Instructor: Inject this fault
./instructor/inject-resource-hog.sh

Verify fault:

kubectl -n sprint-lab get pods
# victim-app should have some replicas Pending
kubectl top nodes  # Should work after metrics-server installs

Incident 5 (Bonus, Time Permitting): Multi-Container Pod Log Triage

Symptom: A new deployment is stuck with pods showing Init:CrashLoopBackOff.
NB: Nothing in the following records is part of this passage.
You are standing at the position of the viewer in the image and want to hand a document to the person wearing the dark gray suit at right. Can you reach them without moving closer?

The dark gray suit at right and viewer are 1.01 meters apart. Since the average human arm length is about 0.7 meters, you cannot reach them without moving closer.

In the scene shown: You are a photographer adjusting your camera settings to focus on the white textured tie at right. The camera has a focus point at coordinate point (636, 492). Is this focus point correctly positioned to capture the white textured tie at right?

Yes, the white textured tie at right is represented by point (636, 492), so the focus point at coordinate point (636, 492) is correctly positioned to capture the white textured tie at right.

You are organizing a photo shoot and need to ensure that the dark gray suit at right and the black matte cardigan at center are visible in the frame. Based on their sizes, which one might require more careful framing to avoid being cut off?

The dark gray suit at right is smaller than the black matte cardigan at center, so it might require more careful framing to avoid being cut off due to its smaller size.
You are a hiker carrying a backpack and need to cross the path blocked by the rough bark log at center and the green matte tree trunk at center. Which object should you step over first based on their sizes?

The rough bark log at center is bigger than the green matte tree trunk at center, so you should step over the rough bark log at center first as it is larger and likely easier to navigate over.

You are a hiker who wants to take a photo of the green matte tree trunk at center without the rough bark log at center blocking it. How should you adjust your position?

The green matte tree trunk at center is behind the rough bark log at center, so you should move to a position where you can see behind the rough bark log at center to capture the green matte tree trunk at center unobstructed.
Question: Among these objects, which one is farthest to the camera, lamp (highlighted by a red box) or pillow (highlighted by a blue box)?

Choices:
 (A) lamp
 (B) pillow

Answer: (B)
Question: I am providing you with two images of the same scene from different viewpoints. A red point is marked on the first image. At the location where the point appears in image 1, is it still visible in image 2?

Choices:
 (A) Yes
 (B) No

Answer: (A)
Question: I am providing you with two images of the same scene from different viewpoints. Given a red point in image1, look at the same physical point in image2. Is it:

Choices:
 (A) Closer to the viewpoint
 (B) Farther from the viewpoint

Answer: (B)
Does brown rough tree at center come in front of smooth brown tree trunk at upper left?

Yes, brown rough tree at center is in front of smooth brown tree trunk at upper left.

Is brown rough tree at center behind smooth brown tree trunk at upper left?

The deployment includes multiple containers and you need to identify which specific container is failing.

Your task: Use the playbook to debug multi-container pod failures and get the deployment running.

Time limit: 12 minutes

This incident maps directly to init-container exam patterns such as 34-jerry-init-container-stuck.

Instructor: Inject this fault
./instructor/inject-multi-container-failure.sh

Verify fault:

kubectl -n sprint-lab get pods
# multi-container-app should show Init:CrashLoopBackOff

Scorecard

Record your findings for each incident in starter/sprint-scorecard.md.

Passing criteria:

  • At least 4 of 5 incidents resolved within time limits
  • Each incident includes the correct runbook reference
  • Evidence commands and verification steps documented
  • No "blind fixes" — every fix must include root cause identification

Time management tips:

  • If stuck on one incident for >8 minutes, record partial findings and move on
  • The playbook runbooks are designed for 5-7 minute resolution when followed systematically
  • Practice the triage sequences until they become muscle memory

Verification Checklist

You are done when:

  • At least 4 of 5 incidents are resolved within time limits
  • Each incident references the correct troubleshooting runbook
  • Evidence commands and symptom-level verification are documented
  • Root cause is stated for every completed incident

Cleanup

kubectl delete namespace sprint-lab
kubectl delete pod test-schedule --ignore-not-found
kubectl delete pod dns-test --ignore-not-found

# Clean up any remaining taints
for node in $(kubectl get nodes -o name | cut -d/ -f2); do
  kubectl taint node "$node" sprint=blocked:NoSchedule- 2>/dev/null || true
done

# Restore CoreDNS if needed
if [ -f /tmp/coredns-backup.yaml ]; then
  kubectl apply -f /tmp/coredns-backup.yaml
  kubectl -n kube-system rollout restart deployment/coredns
  rm -f /tmp/coredns-backup.yaml
fi

# Restore scheduler if needed
NODE=$(kubectl get nodes -o name | grep control-plane | head -1 | cut -d/ -f2)
if docker exec "$NODE" test -f /tmp/kube-scheduler-backup.yaml; then
  docker exec "$NODE" cp /tmp/kube-scheduler-backup.yaml /etc/kubernetes/manifests/kube-scheduler.yaml
fi

Reinforcement Scenarios

After completing this lab, practice these individual scenarios to reinforce specific skills:

  • gymctl start jerry-coredns-loop — DNS/CoreDNS troubleshooting
  • gymctl start jerry-node-notready-kubelet — Node health recovery
  • gymctl start jerry-etcd-snapshot-missing — Control plane backup/restore
  • gymctl start jerry-pod-unschedulable-taint — Scheduling constraints
  • gymctl start jerry-static-pod-misconfigured — Static pod debugging
  • gymctl start jerry-container-log-mystery — Multi-container log analysis
  • gymctl start 34-jerry-init-container-stuck — Init:CrashLoopBackOff root-cause triage
  • gymctl start jerry-resource-hog-hunt — Resource monitoring and cleanup
  • gymctl start 37-jerry-scheduler-missing — Control-plane scheduling outage triage

Goal: Build the systematic troubleshooting mindset that the CKA exam requires. Each playbook runbook should become an automatic response to its symptom pattern.